═════ LISTED RECORDS ═════
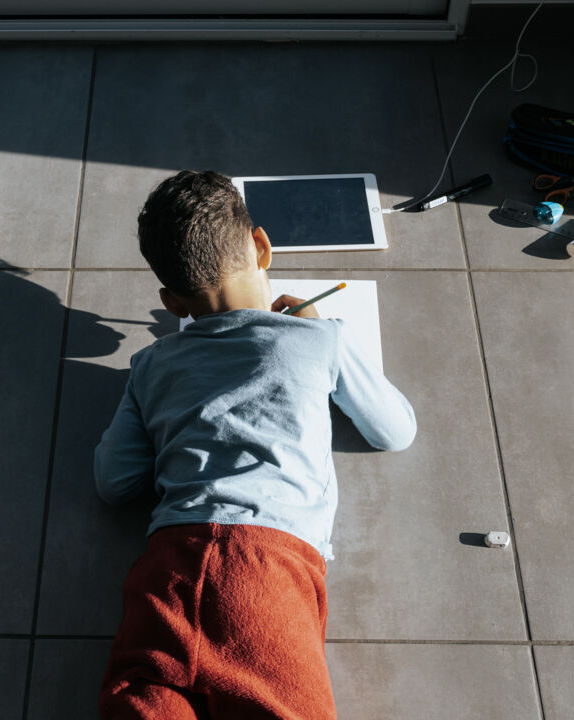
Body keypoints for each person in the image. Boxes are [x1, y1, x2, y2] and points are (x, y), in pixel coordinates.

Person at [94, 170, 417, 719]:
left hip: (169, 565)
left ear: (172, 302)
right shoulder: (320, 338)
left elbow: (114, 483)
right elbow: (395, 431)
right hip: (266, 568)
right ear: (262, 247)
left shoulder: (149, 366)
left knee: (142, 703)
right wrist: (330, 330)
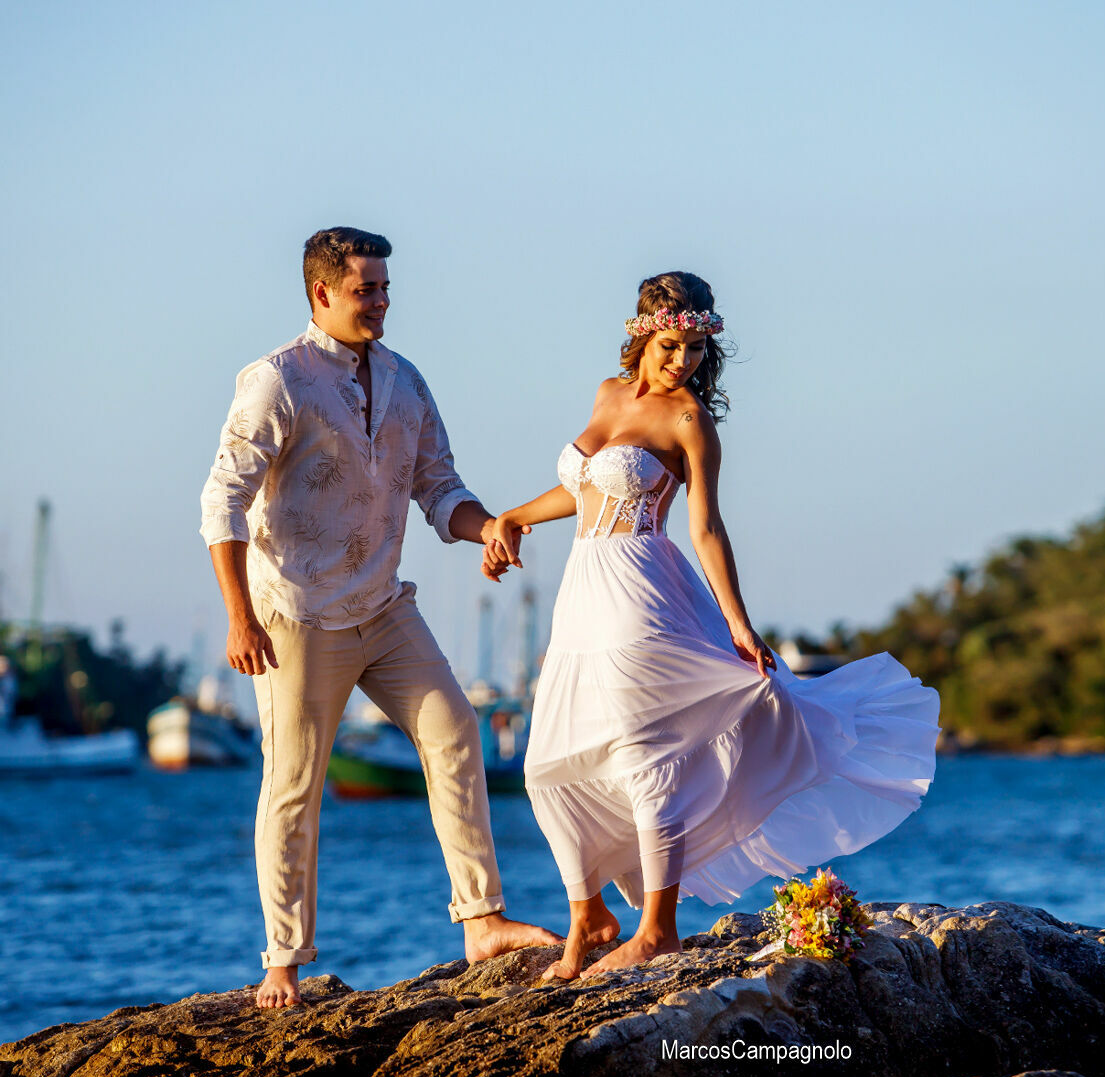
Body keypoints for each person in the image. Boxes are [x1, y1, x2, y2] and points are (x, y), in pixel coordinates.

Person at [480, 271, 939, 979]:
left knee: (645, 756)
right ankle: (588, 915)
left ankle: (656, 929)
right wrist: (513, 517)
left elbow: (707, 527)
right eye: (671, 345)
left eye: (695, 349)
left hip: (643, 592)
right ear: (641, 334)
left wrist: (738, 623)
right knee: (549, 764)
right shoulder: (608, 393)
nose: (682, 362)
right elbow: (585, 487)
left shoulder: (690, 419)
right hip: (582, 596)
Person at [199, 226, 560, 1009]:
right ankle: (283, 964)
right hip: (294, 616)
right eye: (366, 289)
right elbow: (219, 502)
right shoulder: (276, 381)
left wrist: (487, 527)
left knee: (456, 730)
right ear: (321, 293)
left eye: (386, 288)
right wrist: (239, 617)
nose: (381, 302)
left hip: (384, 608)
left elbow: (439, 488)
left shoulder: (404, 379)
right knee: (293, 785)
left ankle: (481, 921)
═════
■ EXERCISE BRIEF ■
Send back exactly the lines from the line with "left knee: (456, 730)" through the end of the records.

■ WRITTEN RESPONSE ■
left knee: (456, 730)
right ear: (321, 293)
left eye: (386, 288)
right wrist: (239, 617)
nose: (381, 302)
left hip: (384, 608)
left elbow: (439, 488)
left shoulder: (404, 379)
right knee: (293, 785)
left ankle: (481, 921)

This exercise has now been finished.